At its core are a few historical facts. It is set in the island village of Vardø, which lies in the northern- and eastern-most extremes of Norway. In 1617, a sudden storm drowned most of the male population as they fished offshore. Meanwhile far to the south, in Denmark, King Christian IV–who ruled Norway, Denmark, and parts of Scotland–enacted laws the next year aimed at suppressing witchcraft. If you think that Salem was tragic, consider that the 1621 trials in Vardø and the nearby mainland town of Finnmark led to the deaths of 91 “witches,” 77 of whom were women.

 

Author Karen Millwood Hargrave divides The Mercies into three parts, beginning with “Storm.” In the 17th century, gender roles were prescribed not optional. Women were not legally allowed to fish, chop wood, or till fields, but what is to be done when the men are gone? Maren has lost her father, her brother, and her intended. She, her Sámi sister-in-law Diina, and villagers Sigfrid, Fru Olufsdatter, and Kirsten spearhead a move to do for themselves. This outrages traditionalist “kirke women” such as Toril who think that God and their local minister will provide until a new commissioner arrives.

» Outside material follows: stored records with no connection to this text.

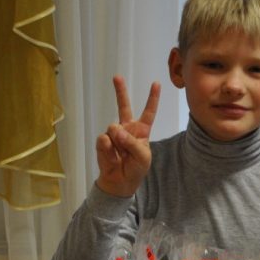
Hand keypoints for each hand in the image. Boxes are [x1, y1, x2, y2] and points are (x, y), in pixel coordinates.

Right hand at [95, 75, 159, 196]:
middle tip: (117, 77)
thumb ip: (132, 143)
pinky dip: (108, 149)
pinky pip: (104, 139)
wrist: (120, 182)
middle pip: (124, 106)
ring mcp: (114, 134)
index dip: (152, 98)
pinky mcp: (103, 141)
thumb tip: (116, 131)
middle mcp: (127, 128)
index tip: (156, 83)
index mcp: (142, 131)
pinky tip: (112, 156)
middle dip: (120, 91)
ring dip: (117, 142)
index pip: (149, 112)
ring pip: (113, 127)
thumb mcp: (142, 157)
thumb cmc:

Most island women think, though, that when he finally arrives, “he will be like their minister, having as little impact as snow falling in the sea.” This is decidedly the most feminist section of the tale.

 

Hargave then cuts to Bergen in 1619, where Ursa tends to her twin sister, a consumptive, while their struggling shipbuilder father, a widower, worries that Ursa will be an old maid. He is ecstatic when he makes a match for her with Sir Absalom Cornet, a pious Scot, who will be the new commissioner in Vardø. Ursa is a city girl with no desire to head north and worries about her sister, but she has no voice in the matter. Cornet, though, is not–to allude to the quote above–the most impactful of men, especially in the bedroom. He’s not the top dog in Vardø; in old landowning systems, that role was filled by the lensmann, akin to a feudal lord. He too is stern Scotsman, John Cunningham, also known as Hans Koning.

 

“Arrival” details Ursa’s early days on Vardø and the campaign of Cornet–via Koning–to restore Christianity to the region, by breaking women’s self-sufficiency, obliterating Sámi symbols, and herding women back into church. And you can bet that notes are being kept on the six women who don’t attend, including Diina, whose steadfast refusal to step inside a kirke confirms Toril’s belief that all Sámi are witches. Ursa is at first socially isolated on Vardø, though hiring Maren as a housekeeper both gains her insight and a friend. Other revelations are both unsettling and imperiling.

 

“Hunt” is the novel’s most harrowing section, which is self-defining by the time it rolls around. It bears observing that these witch trials are at the hands of Lutherans–the state church in Norway­–not Catholics. It should also be noted that 17 of those who died were Sámi–formerly called Lapps–and that they remained second-class citizens into the 21st century and continue to battle for full equality.  

 

The Mercies is a nail-biting tale. As I suggested earlier, it’s a stretch to see it as feminist given its gruesome outcome. My sole critique of the book lies in a central relationship that tries too hard to be feminist and comes off as, at best, highly unlikely and, at worst, an anachronistic attempt to impose 21st century values upon the 17th. These matters are easy to overlook, though, given that Hargrave succeeds where too many fail. That is, she wraps long-ago historical events in homespun fictional yarn and makes them compelling.